Texas has the highest uninsured rate in the United States, yet lawmakers rejected a federally funded expansion of Medicaid under the Affordable Care Act that would have covered 1.1 million more Texans. The budget passed by the state legislature once again underfunds Medicaid.

More than half of all births in Texas are paid for by Medicaid, but coverage for new mothers ends just 60 days after childbirth. The majority of the 189 maternal deaths from 2011 to 2012 occurred after the 60-day mark.

The issue continues to be exacerbated by Trump administration and state level attacks on health care and Planned Parenthood. In April, President Trump signed anti-abortion legislation aimed at cutting off federal funding to Planned Parenthood and other organizations that perform abortions, even though only 3 percent of Planned Parenthood funding goes to abortion services.

Last month, Planned Parenthood announced that it was closing 10 clinics across the Midwest and Southwest due to decreases in funding and attacks from legislators. Sarah Wheat, Planned Parenthood of Greater Texas spokesperson, has pointed out that “family planning clinics are entry points for women accessing the health care system. With family planning clinics closed because of the budget cuts, women may be delayed in receiving the care they and their baby need to thrive.”

Texas lawmakers have refused to direct serious attention in the 2017 legislative session to the declining state of health within Texas, instead opting to debate over securing the shared border with Mexico and the so-called transgender bathroom bill.

Rather than confront the skyrocketing rate of pregnancy-related deaths among Texan women, they have worked to legislate a measure that will further deny a women’s legal rights to obtain both contraception and abortion services.

On Tuesday, Texas Governor Greg Abbott, a Republican, signed into law the anti-abortion bill SB8. The legislation, parts of which are set to go into effect in September, prohibits what it refers to as “dismemberment abortions”—a term adopted by anti-abortion zealots to target abortions via dilation and evacuation, or D&E, the safest and most common form of abortion after 12 weeks’ gestation.

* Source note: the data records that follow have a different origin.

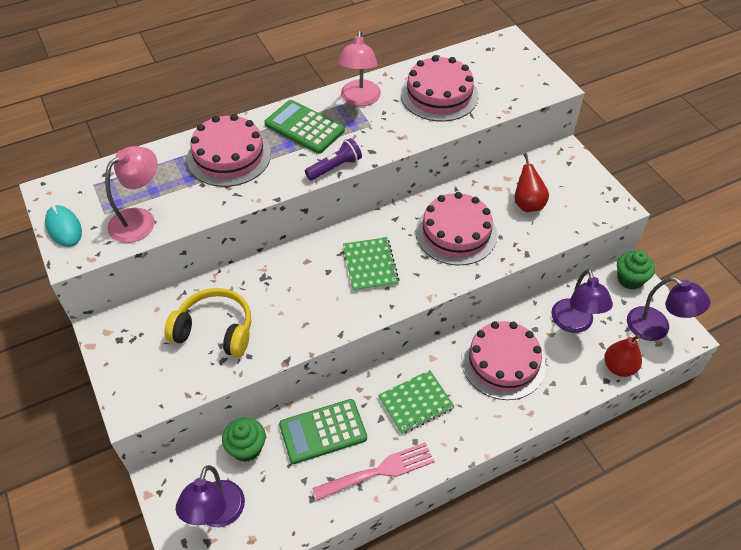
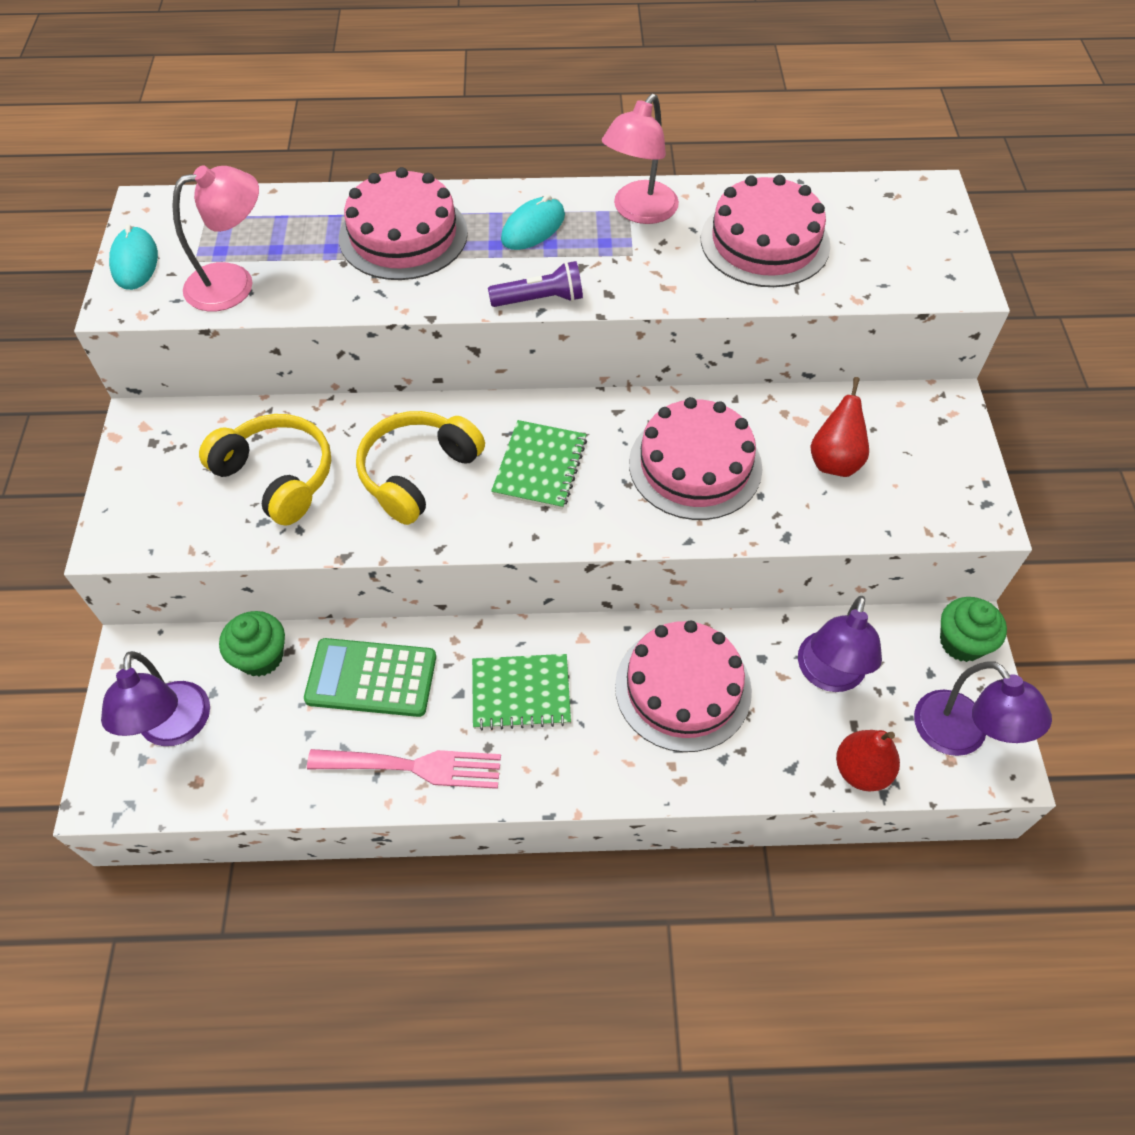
camera: 25 degrees right, 5 degrees up
purple lamp [176,465,245,527] -> purple lamp turned 45 degrees counterclockwise [101,651,210,746]
green calculator [264,100,345,154] -> turquoise mouse [501,194,565,250]
none -> yellow headphones [356,411,485,525]

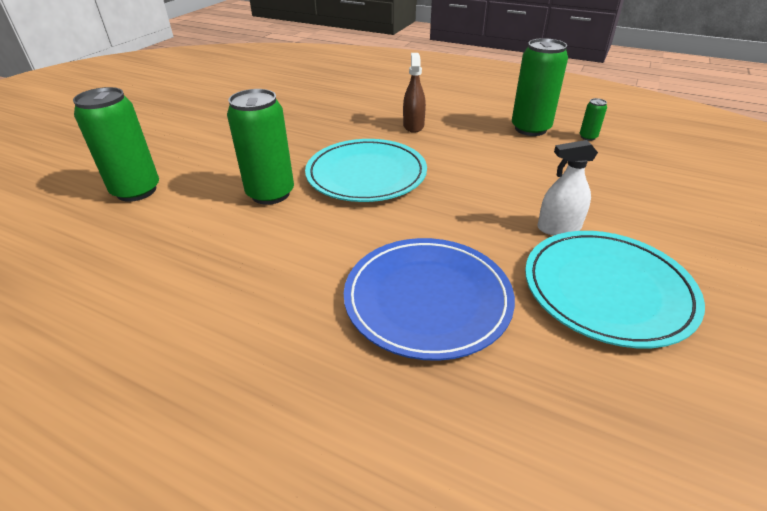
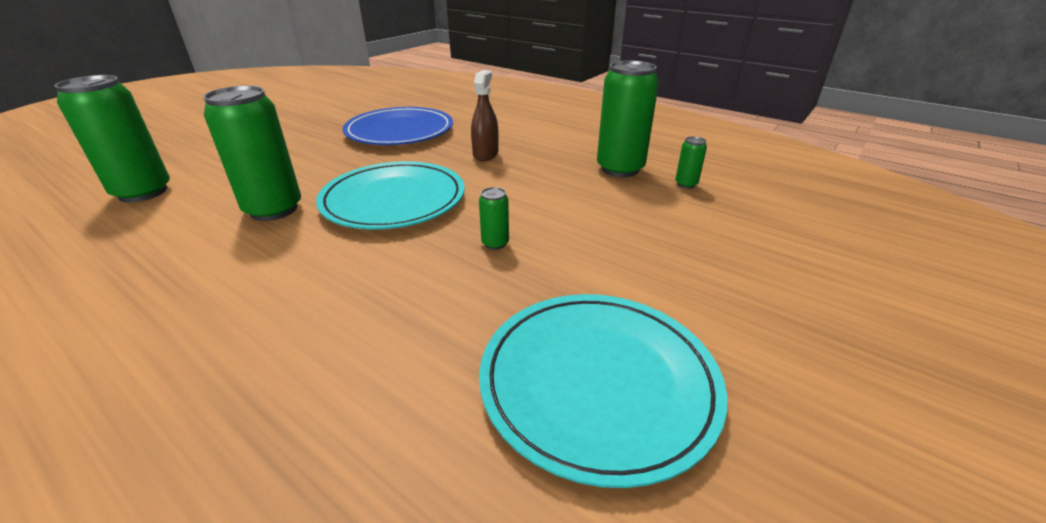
camera: 10 degrees right, 5 degrees down
blue plate [344,238,515,361] -> blue plate moved to [343,107,453,145]
white spray bottle [537,140,598,235] -> none
none -> green can [479,187,509,250]

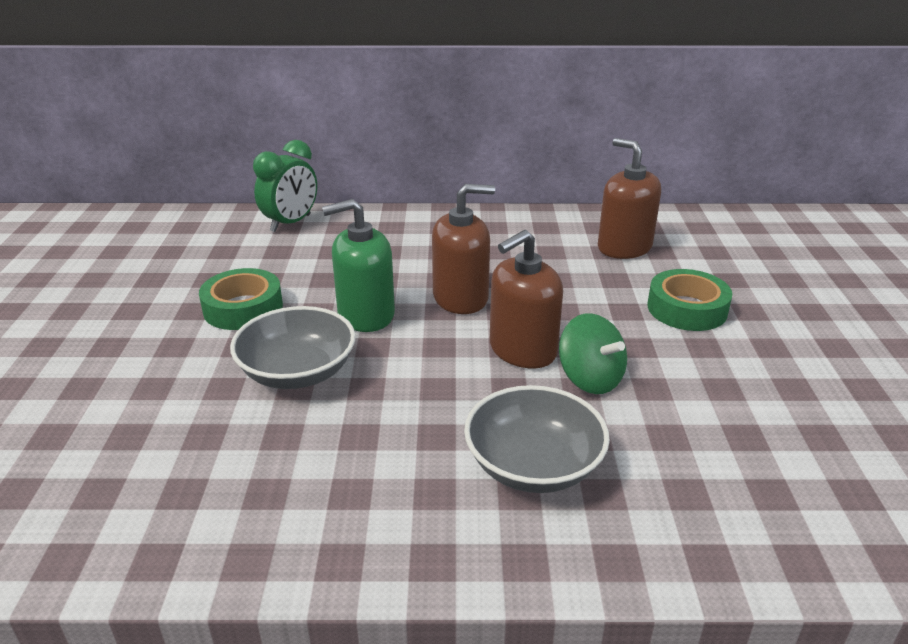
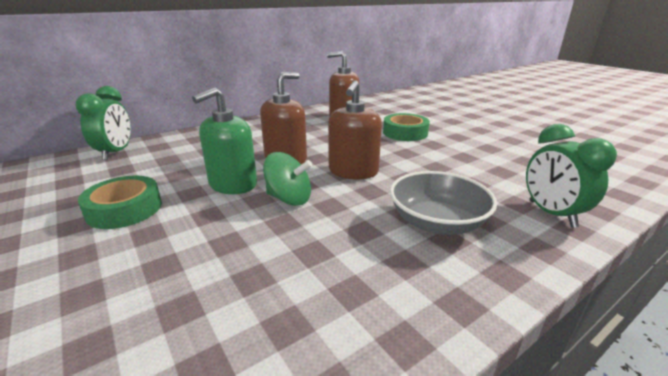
camera: 35 degrees left, 5 degrees down
grey bowl [230,306,356,389] -> none
green spinning top [559,313,627,394] -> green spinning top moved to [263,152,312,206]
none -> green clock [526,124,617,228]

According to the Guttmacher Institute, just 11 percent of abortions nationwide take place after the first trimester, and roughly 95 percent of these are done via D&C. Critics of SB8 say that a ban on this procedure is therefore an effective ban on abortion after 13 weeks. Any physician performing an abortion with a D&C could face up to two years in prison.

Also under the law, women who have abortions and clinics will be prohibited from donating fetal tissue that can help with scientific research, whether or not payment is offered for the tissue. The bill also requires all facilities that treat pregnant women to dispose of any embryonic and fetal remains by burial or cremation. This means that women who miscarry, as well as those who undergo abortions, will be further stigmatized.

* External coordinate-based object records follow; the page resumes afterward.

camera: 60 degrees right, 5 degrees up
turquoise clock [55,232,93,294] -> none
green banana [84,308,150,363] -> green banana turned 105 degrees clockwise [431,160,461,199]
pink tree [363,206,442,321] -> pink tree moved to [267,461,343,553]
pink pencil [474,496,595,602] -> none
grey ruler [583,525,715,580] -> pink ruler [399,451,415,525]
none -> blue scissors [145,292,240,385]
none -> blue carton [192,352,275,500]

The combined result of the closing of clinics providing reproductive services, the lack of access to contraception and restrictions on abortion will inevitably lead to more unwanted pregnancies, and more women bringing these unwanted pregnancies to term. Desperate women—who cannot afford to travel a long distance to a clinic and pay for an abortion—resort to self-induced abortions.

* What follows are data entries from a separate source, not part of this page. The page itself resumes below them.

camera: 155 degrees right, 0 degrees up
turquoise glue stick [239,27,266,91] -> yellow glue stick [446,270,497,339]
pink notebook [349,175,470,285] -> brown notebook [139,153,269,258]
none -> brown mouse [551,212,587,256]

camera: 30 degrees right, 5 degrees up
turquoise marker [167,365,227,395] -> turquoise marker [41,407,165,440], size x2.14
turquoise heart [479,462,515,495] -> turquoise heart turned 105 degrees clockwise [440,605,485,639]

Researchers from the Texas Policy Evaluation Project surveyed 779 women ages 18 to 49 from across the state. In their study released in 2015, they found that 1.7 percent reported ever having attempted to end a pregnancy on their own without medical assistance. Applying these proportions to the almost 6 million women of childbearing age living in Texas, they arrived at an estimate that between 100,000 and 240,000 women of reproductive age in the state had attempted to end a pregnancy on their own.

The study showed that Latinas living near the US-Mexico border and women who report barriers to accessing reproductive health care were significantly more likely to have tried self-induced abortion. These numbers will undoubtedly rise with the introduction of SB8 and other draconian legislation denying women their constitutionally protected reproductive rights, placing them in danger of unnecessary suffering and death.